## Work instruction a
Duplicate the passage about Radisson and the Iroquois word for word, from "His youth and" up to and including "captive Huron woman.".

*** Opening of Text section ***

The outraged people of New France realized that fear was only increasing the boldness of the Iroquois. A Mohawk-chief fell into their hands. By way of warning, they bound him to a stake and burned him to death. The Indian revenge fell swift and sure. In 1653 the Governor of Three Rivers and twelve leading citizens were murdered a short distance from the fort gates. {95} One night in May of 1652 a tall, slim, swarthy lad about sixteen years of age was seen winding his way home to Three Rivers from a day's shooting in the marshes. He had set out at day dawn with some friends, but fear of the Iroquois had driven his comrades back. Now at nightfall, within sight of Three Rivers, when the sunset glittered from the chapel spire, he unslung his bag of game and sat down to reload his musket. Then he noticed that the pistols in his belt had been water-soaked from the day's wading, and he reloaded them too.
Any one who is used to life in the open knows how at sundown wild birds foregather for a last conclave. Ducks were winging in myriads and settling on the lake with noisy flacker. Unable to resist the temptation of one last shot, the boy was gliding noiselessly forward through the rushes, when suddenly he stopped as if rooted to the ground, with hands thrown up and eyes bulging from his head. At his feet lay the corpses of his morning comrades,--scalped, stripped, hacked almost piecemeal! Then the instinct of the hunted thing, of flight, of self-protection, eclipsed momentary terror, and the boy was ducking into the rushes to hide when, with a crash of musketry from the woods, the Iroquois were upon him.
When he regained consciousness, he was pegged out on the sand amid a flotilla of beached canoes, where Iroquois warriors were having an evening meal. So began the captivity, the love of the wilds, the wide wanderings of one of the most intrepid explorers in New France,--Pierre Esprit Radisson.
His youth and the fact that he would make a good warrior were in his favor. When he was carried back to the Mohawk town and with other prisoners compelled to run the gauntlet between two lines of tormentors, Radisson ran so fast and dodged so dexterously that he was not once hit. The feat was greeted with shrieks of delight by the Iroquois; and the high-spirited boy was given in adoption to a captive Huron woman.

*** Close of Text section ***

## Work instruction b
Give the page image rows below as a Markdown table with the columns No. and Line. Cover only the lines from the start of those rows up to and including the line with "شورای عالی انفورماتیک", number each line, and leave out blank lines and the pictures.

*** Opening of Supplied records ***

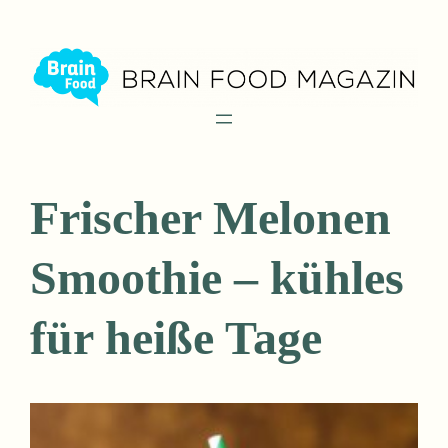
Zum
Inhalt
springen
Frischer Melonen
Smoothie – kühles
für heiße Tage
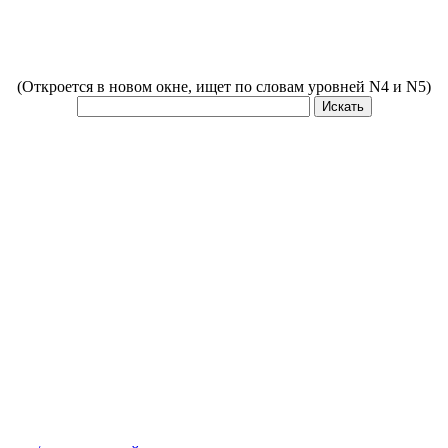
(Откроется в новом окне, ищет по словам уровней N4 и N5)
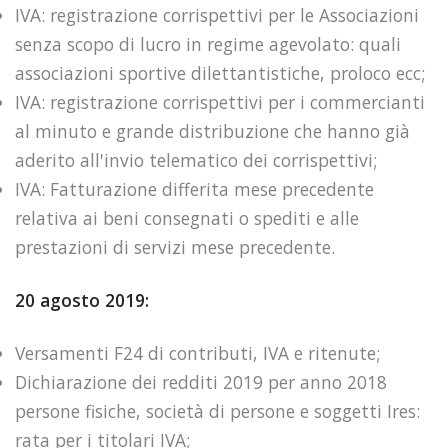
IVA: registrazione corrispettivi per le Associazioni
senza scopo di lucro in regime agevolato: quali
associazioni sportive dilettantistiche, proloco ecc;
IVA: registrazione corrispettivi per i commercianti
al minuto e grande distribuzione che hanno già
aderito all'invio telematico dei corrispettivi;
IVA: Fatturazione differita mese precedente
relativa ai beni consegnati o spediti e alle
prestazioni di servizi mese precedente.
20 agosto 2019:
Versamenti F24 di contributi, IVA e ritenute;
Dichiarazione dei redditi 2019 per anno 2018
persone fisiche, società di persone e soggetti Ires:
rata per i titolari IVA;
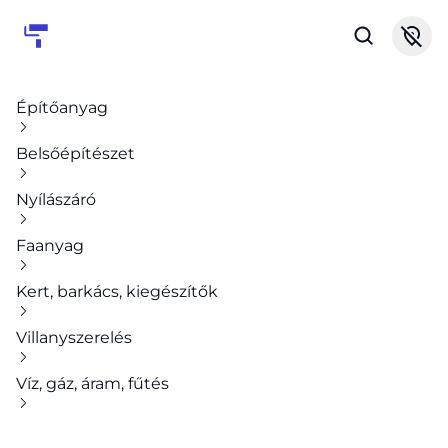
Építőanyag
Belsőépítészet
Nyílászáró
Faanyag
Kert, barkács, kiegészítők
Villanyszerelés
Víz, gáz, áram, fűtés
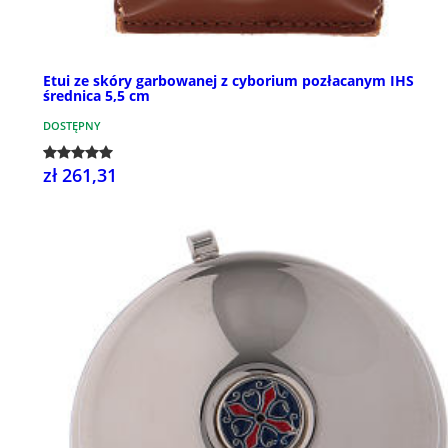
Etui ze skóry garbowanej z cyborium pozłacanym IHS
średnica 5,5 cm
DOSTĘPNY
zł 261,31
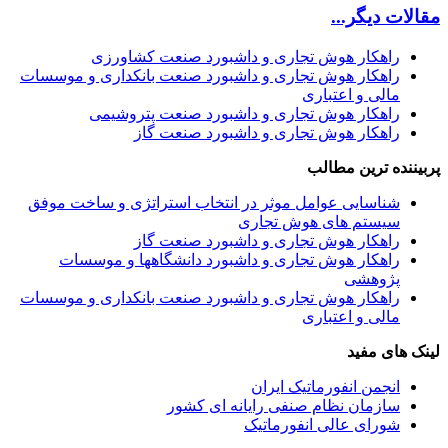
مقالات دیگر...
راهکار هوش تجاری و داشبورد صنعت کشاورزی
راهکار هوش تجاری و داشبورد صنعت بانکداری و موسسات
مالی و اعتباری
راهکار هوش تجاری و داشبورد صنعت پتروشیمی
راهکار هوش تجاری و داشبورد صنعت گاز
پربیننده ترین مطالب
شناسایی عوامل موثر در انتخاب استراتژی و ساخت موفق
سیستم های هوش تجاری
راهکار هوش تجاری و داشبورد صنعت گاز
راهکار هوش تجاری و داشبورد دانشگاهها و موسسات
پژوهشی
راهکار هوش تجاری و داشبورد صنعت بانکداری و موسسات
مالی و اعتباری
لینک های مفید
انجمن انفورماتیک ایران
سازمان نظام صنفی رایانه ای کشور
شورای عالی انفورماتیک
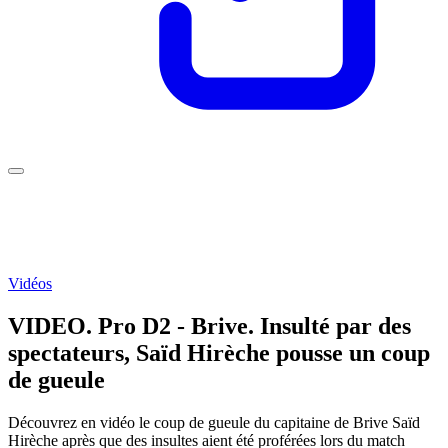
Vidéos
VIDEO. Pro D2 - Brive. Insulté par des
spectateurs, Saïd Hirèche pousse un coup
de gueule
Découvrez en vidéo le coup de gueule du capitaine de Brive Saïd
Hirèche après que des insultes aient été proférées lors du match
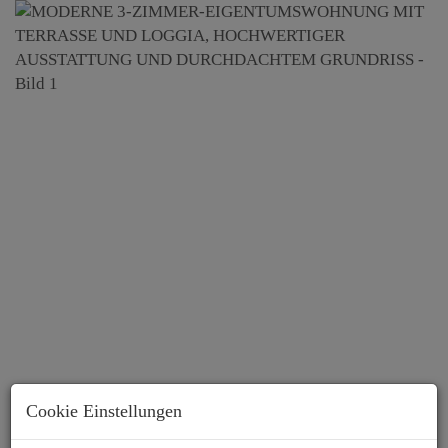
Cookie Einstellungen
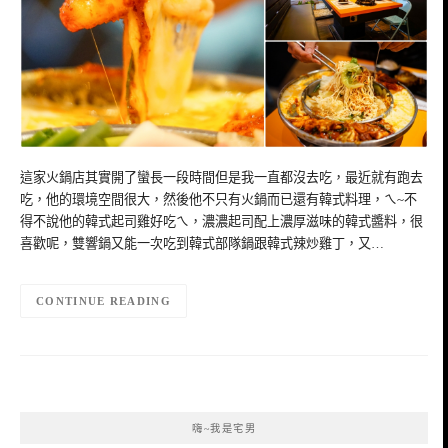
這家火鍋店其實開了蠻長一段時間但是我一直都沒去吃，最近就有跑去
吃，他的環境空間很大，然後他不只有火鍋而已還有韓式料理，ㄟ~不
得不說他的韓式起司雞好吃ㄟ，濃濃起司配上濃厚滋味的韓式醬料，很
喜歡呢，雙響鍋又能一次吃到韓式部隊鍋跟韓式辣炒雞丁，又…
CONTINUE READING
嗨~我是宅男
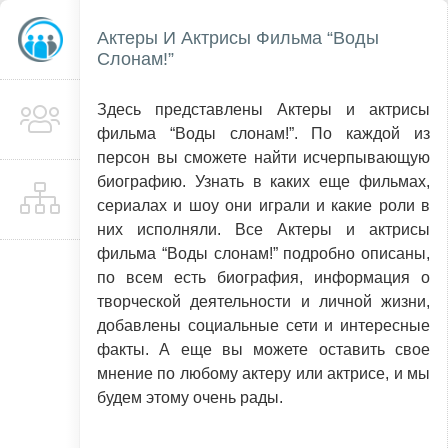
Актеры И Актрисы Фильма “Воды
Слонам!”
Здесь представлены Актеры и актрисы
фильма “Воды слонам!”. По каждой из
персон вы сможете найти исчерпывающую
биографию. Узнать в каких еще фильмах,
сериалах и шоу они играли и какие роли в
них исполняли. Все Актеры и актрисы
фильма “Воды слонам!” подробно описаны,
по всем есть биография, информация о
творческой деятельности и личной жизни,
добавлены социальные сети и интересные
факты. А еще вы можете оставить свое
мнение по любому актеру или актрисе, и мы
будем этому очень рады.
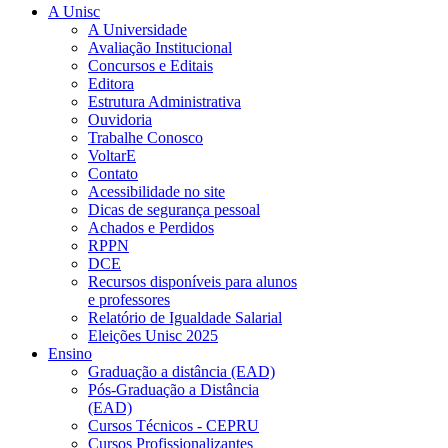
A Unisc
A Universidade
Avaliação Institucional
Concursos e Editais
Editora
Estrutura Administrativa
Ouvidoria
Trabalhe Conosco
VoltarE
Contato
Acessibilidade no site
Dicas de segurança pessoal
Achados e Perdidos
RPPN
DCE
Recursos disponíveis para alunos
e professores
Relatório de Igualdade Salarial
Eleições Unisc 2025
Ensino
Graduação a distância (EAD)
Pós-Graduação a Distância
(EAD)
Cursos Técnicos - CEPRU
Cursos Profissionalizantes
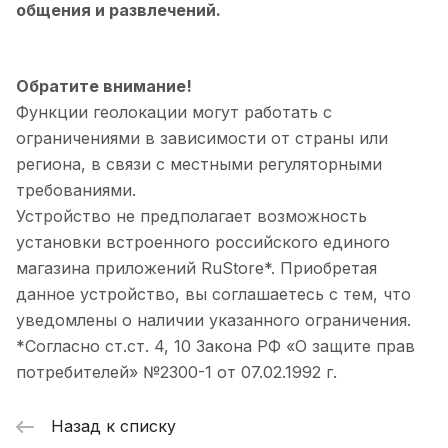
общения и развлечений.
Обратите внимание!
Функции геолокации могут работать с
ограничениями в зависимости от страны или
региона, в связи с местными регуляторными
требованиями.
Устройство не предполагает возможность
установки встроенного российского единого
магазина приложений RuStore*. Приобретая
данное устройство, вы соглашаетесь с тем, что
уведомлены о наличии указанного ограничения.
*Согласно ст.ст. 4, 10 Закона РФ «О защите прав
потребителей» №2300-1 от 07.02.1992 г.
Назад к списку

*** Close of Supplied records ***

## Expected output a
His youth and the fact that he would make a good warrior were in his favor. When he was carried back to the Mohawk town and with other prisoners compelled to run the gauntlet between two lines of tormentors, Radisson ran so fast and dodged so dexterously that he was not once hit. The feat was greeted with shrieks of delight by the Iroquois; and the high-spirited boy was given in adoption to a captive Huron woman.

## Expected output b
| No. | Line |
|---|---|
| 1 | Zum |
| 2 | Inhalt |
| 3 | springen |
| 4 | Frischer Melonen |
| 5 | Smoothie – kühles |
| 6 | für heiße Tage |
| 7 | (Откроется в новом окне, ищет по словам уровней N4 и N5) |
| 8 | IVA: registrazione corrispettivi per le Associazioni |
| 9 | senza scopo di lucro in regime agevolato: quali |
| 10 | associazioni sportive dilettantistiche, proloco ecc; |
| 11 | IVA: registrazione corrispettivi per i commercianti |
| 12 | al minuto e grande distribuzione che hanno già |
| 13 | aderito all'invio telematico dei corrispettivi; |
| 14 | IVA: Fatturazione differita mese precedente |
| 15 | relativa ai beni consegnati o spediti e alle |
| 16 | prestazioni di servizi mese precedente. |
| 17 | 20 agosto 2019: |
| 18 | Versamenti F24 di contributi, IVA e ritenute; |
| 19 | Dichiarazione dei redditi 2019 per anno 2018 |
| 20 | persone fisiche, società di persone e soggetti Ires: |
| 21 | rata per i titolari IVA; |
| 22 | Építőanyag |
| 23 | Belsőépítészet |
| 24 | Nyílászáró |
| 25 | Faanyag |
| 26 | Kert, barkács, kiegészítők |
| 27 | Villanyszerelés |
| 28 | Víz, gáz, áram, fűtés |
| 29 | Etui ze skóry garbowanej z cyborium pozłacanym IHS |
| 30 | średnica 5,5 cm |
| 31 | DOSTĘPNY |
| 32 | zł 261,31 |
| 33 | مقالات دیگر... |
| 34 | راهکار هوش تجاری و داشبورد صنعت کشاورزی |
| 35 | راهکار هوش تجاری و داشبورد صنعت بانکداری و موسسات |
| 36 | مالی و اعتباری |
| 37 | راهکار هوش تجاری و داشبورد صنعت پتروشیمی |
| 38 | راهکار هوش تجاری و داشبورد صنعت گاز |
| 39 | پربیننده ترین مطالب |
| 40 | شناسایی عوامل موثر در انتخاب استراتژی و ساخت موفق |
| 41 | سیستم های هوش تجاری |
| 42 | راهکار هوش تجاری و داشبورد صنعت گاز |
| 43 | راهکار هوش تجاری و داشبورد دانشگاهها و موسسات |
| 44 | پژوهشی |
| 45 | راهکار هوش تجاری و داشبورد صنعت بانکداری و موسسات |
| 46 | مالی و اعتباری |
| 47 | لینک های مفید |
| 48 | انجمن انفورماتیک ایران |
| 49 | سازمان نظام صنفی رایانه ای کشور |
| 50 | شورای عالی انفورماتیک |